Written by: Ryan Robertson

Move it or lose it! A term heard used to refer to several aspects of life including your life and its quite true. In general the more you move or exercise the healthier that person tends to be. Often times we are met with  a plethora of reasons as to why a person does not exercise and most often I hear is the time issue. So here are few tips and tricks to get you through the summer haze and get you back on track in the fall.

  1. K.I.S.S.  Keep it simple stu…just keep it simple.

    For some reason people tend to think in order for a workout program to be effective  if needs to be painfully long and strenuous when that is simply not true. Just getting up periodically throughout your days in the office can provide a benefit to your health. The golden rule of workouts has been 2-3 days a week for 30 minutes of exercise at a moderate intensity. If that is still too much time to dedicate to a workout, studies are showing moderate to higher intensity bouts of exercise for even 15-20 minutes can greatly aid in improving your health.  The key for the shorter workouts  is the intensity has to be fairly high meaning you shouldn’t be able to have a full blown conversation while doing your workout.  To put that time in perspective a typical 30 minute sitcom will have nearly half (~15 minutes) of the block dedicated to commercials of that thing you’ve seen hundreds of times.  Surely you could work some body squats or squat pulses while hearing how incredible flex tape is for the fourth time that hour. Remember you don’t have to be crazy with your workouts but you need to be consistent.

  2. Use compound moves to optimize your time

    Squats are great. Military presses are too. However the joyful union of the two is the best option especially if you are on a time crunch.  Isolated movements are great to build and strengthen target areas but if you are looking to get the best bang for your buck, compound moves like the squat and press or the lunge and curl will help you get a higher calorie burn by working larger muscle groups.

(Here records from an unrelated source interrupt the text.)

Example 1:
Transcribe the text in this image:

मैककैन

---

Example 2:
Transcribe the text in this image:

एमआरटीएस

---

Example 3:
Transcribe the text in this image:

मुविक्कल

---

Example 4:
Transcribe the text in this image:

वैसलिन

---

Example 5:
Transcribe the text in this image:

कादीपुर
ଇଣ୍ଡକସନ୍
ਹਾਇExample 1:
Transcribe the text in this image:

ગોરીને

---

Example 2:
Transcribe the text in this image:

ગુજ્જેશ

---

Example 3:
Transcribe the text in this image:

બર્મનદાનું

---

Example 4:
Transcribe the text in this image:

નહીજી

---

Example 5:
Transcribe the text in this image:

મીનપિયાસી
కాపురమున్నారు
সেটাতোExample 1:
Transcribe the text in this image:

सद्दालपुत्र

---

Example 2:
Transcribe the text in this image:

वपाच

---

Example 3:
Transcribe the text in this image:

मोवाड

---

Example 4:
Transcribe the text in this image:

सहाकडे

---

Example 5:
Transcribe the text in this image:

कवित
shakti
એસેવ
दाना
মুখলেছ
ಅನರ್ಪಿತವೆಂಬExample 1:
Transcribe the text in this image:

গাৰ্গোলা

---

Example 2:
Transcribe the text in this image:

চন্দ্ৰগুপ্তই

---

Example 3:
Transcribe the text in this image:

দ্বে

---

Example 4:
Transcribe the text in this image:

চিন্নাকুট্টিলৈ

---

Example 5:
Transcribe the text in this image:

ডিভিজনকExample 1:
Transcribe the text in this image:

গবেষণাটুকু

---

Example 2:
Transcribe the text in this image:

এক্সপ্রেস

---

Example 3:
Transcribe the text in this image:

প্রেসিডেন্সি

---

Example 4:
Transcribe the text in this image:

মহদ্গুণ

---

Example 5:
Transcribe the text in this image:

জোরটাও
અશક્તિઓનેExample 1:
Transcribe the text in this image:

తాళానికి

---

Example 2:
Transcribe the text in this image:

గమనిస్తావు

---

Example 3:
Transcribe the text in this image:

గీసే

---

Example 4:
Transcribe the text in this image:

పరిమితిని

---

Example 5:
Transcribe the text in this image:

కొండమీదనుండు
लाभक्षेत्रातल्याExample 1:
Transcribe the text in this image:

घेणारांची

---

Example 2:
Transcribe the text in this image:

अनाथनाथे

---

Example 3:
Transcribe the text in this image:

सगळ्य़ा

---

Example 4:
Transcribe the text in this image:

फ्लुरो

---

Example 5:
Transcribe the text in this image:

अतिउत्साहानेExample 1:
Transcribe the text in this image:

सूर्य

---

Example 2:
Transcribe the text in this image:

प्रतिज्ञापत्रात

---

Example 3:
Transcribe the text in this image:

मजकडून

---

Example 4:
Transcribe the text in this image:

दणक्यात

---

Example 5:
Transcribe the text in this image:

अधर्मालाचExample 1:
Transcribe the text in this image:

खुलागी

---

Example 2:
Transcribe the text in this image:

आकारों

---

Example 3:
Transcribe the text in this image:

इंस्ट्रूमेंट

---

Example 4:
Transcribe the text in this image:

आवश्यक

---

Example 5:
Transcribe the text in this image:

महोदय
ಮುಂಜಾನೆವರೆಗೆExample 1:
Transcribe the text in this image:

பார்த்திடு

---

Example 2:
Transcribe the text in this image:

  3. Find a PIC (Partner in Crime)

    Having an accountability partner in some shape or form is always better than going at it alone. Having someone waiting on you whether it’s a trainer or a workout buddy will help you stick to your routines. Skipping out on yourself is way easier than conjuring up a legitimate reason to ghost your trainer or workout buddy. If you are more of an introvert simply writing down and planning out your workout days and times can serve as an alternative option. Studies have shown just by writing tasks down can increase the likelihood of the being completed up to 42%!

Time is one of the most important factors in life. It’s the one thing we are guaranteed not to get back. Make sure to make the best of your time by including your well-being in your schedule. Even if no one else takes notice your health most definitely will!